We present new mid-IR observations of the quadruply lensed quasar Q2237+0305 taken with CanariCam on the Gran Telescopio Canarias .
Mid-IR emission by hot dust , unlike the optical and near-IR emission from the accretion disk , is unaffected by the interstellar medium ( extinction/scattering ) or stellar microlensing .
We compare these “ true ” ratios to the ( stellar ) microlensed flux ratios observed in the optical/near-IR to constrain the structure of the quasar accretion disk .
We find a half-light radius of R _ { 1 / 2 } = 3.4 _ { -2.1 } ^ { +5.3 } \sqrt { \langle M \rangle / 0.3 { M _ { \sun } } } light-days at \lambda _ { rest } = 1736 Å , and an exponent for the temperature profile R \propto \lambda ^ { p } of p = 0.79 \pm 0.55 , where p = 4 / 3 for a standard thin-disk model .

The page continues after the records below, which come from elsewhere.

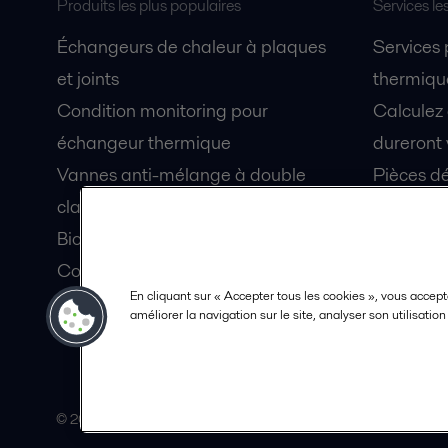
Produits les plus populaires
Services le
Échangeurs de chaleur à plaques
Services
et joints
thermique
Condition monitoring pour
Calculez
échangeur thermique
dureront 
Vannes anti-mélange à double
Pièces dé
clapet Unique Mixproof
Fiches de
Bioréacteurs à membranes MBR
Devenez 
Condition monitoring pour pompes
En cliquant sur « Accepter tous les cookies », vous accept
Lubrification par air fluidisé pour
améliorer la navigation sur le site, analyser son utilisatio
coque de navire OceanGlide
© 2015-2026, ALFA LAVAL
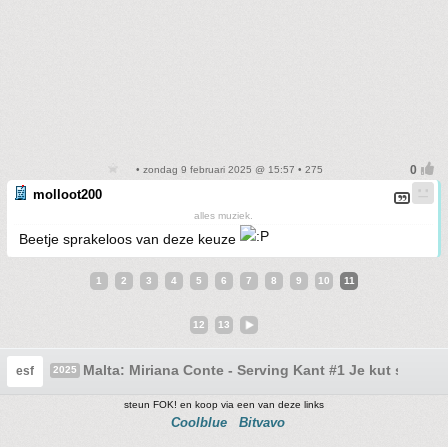
• zondag 9 februari 2025 @ 15:57 • 275
molloot200
alles muziek.
Beetje sprakeloos van deze keuze
1
2
3
4
5
6
7
8
9
10
11
12
13
Malta: Miriana Conte - Serving Kant #1 Je kut servere
esf
2025
steun FOK! en koop via een van deze links
Coolblue
Bitvavo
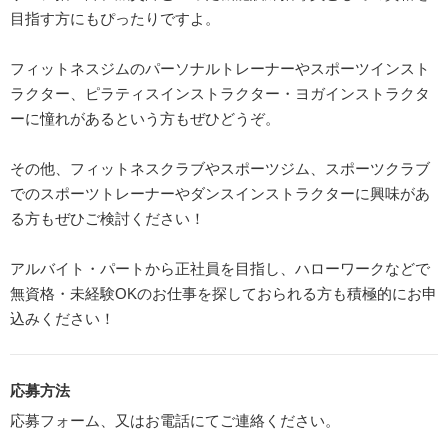
目指す方にもぴったりですよ。
フィットネスジムのパーソナルトレーナーやスポーツインスト
ラクター、ピラティスインストラクター・ヨガインストラクタ
ーに憧れがあるという方もぜひどうぞ。
その他、フィットネスクラブやスポーツジム、スポーツクラブ
でのスポーツトレーナーやダンスインストラクターに興味があ
る方もぜひご検討ください！
アルバイト・パートから正社員を目指し、ハローワークなどで
無資格・未経験OKのお仕事を探しておられる方も積極的にお申
込みください！
応募方法
応募フォーム、又はお電話にてご連絡ください。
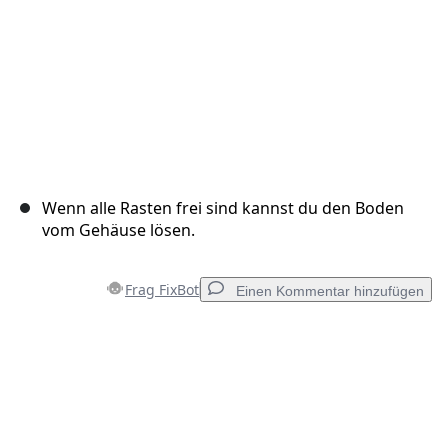
Wenn alle Rasten frei sind kannst du den Boden
vom Gehäuse lösen.
Frag FixBot
Einen Kommentar hinzufügen
Einen Kommentar hinzufügen
Kommentar hinzufügen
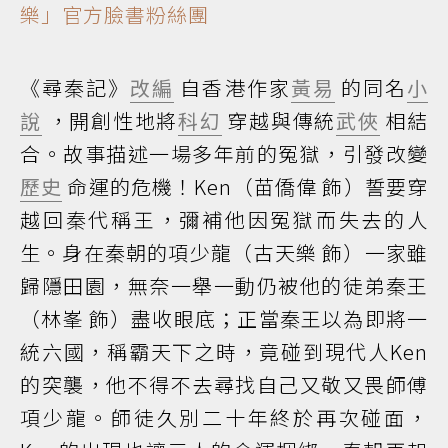
樂」官方臉書粉絲團
《尋秦記》
改編
自香港作家
黃易
的同名
小
說
，開創性地將
科幻
穿越與傳統
武俠
相結
合。故事描述一場多年前的冤獄，引發改變
歷史
命運的危機！Ken（苗僑偉 飾）誓要穿
越回秦代稱王，彌補他因冤獄而失去的人
生。身在秦朝的項少龍（古天樂 飾）一家雖
歸隱田園，無奈一舉一動仍被他的徒弟秦王
（林峯 飾）盡收眼底；正當秦王以為即將一
統六國，稱霸天下之時，竟碰到現代人Ken
的突襲，他不得不去尋找自己又敬又畏師傅
項少龍。師徒久別二十年終於再次碰面，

If we assume that the differences in the mid-IR flux ratios measured over the years are due to microlensing variability , we find a lower limit for the size of the mid-IR-emitting region of R _ { 1 / 2 } \gtrsim 200 \sqrt { \langle M \rangle / 0.3 { M _ { \sun } } } light-days .

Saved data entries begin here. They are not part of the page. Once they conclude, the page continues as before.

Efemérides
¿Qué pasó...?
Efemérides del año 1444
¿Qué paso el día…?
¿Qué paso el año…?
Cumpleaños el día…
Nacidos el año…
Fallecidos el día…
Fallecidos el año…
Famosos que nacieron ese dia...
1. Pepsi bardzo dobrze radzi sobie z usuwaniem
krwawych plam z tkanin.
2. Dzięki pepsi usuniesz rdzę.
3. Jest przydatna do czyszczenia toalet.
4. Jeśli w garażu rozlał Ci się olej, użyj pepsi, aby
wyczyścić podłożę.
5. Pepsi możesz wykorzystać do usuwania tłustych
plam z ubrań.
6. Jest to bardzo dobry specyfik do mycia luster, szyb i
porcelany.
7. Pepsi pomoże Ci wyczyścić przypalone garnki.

We also test for the presence of substructure/satellites by comparing the observed mid-IR flux ratios with those predicted from smooth lens models .
We can explain the differences if the surface density fraction in satellites near the lensed images is \alpha = 0.033 _ { -0.019 } ^ { +0.046 } for a singular isothermal ellipsoid plus external shear mass model or \alpha = 0.013 _ { -0.008 } ^ { +0.019 } for a mass model combining ellipsoidal NFW and de Vaucouleurs profiles in an external shear .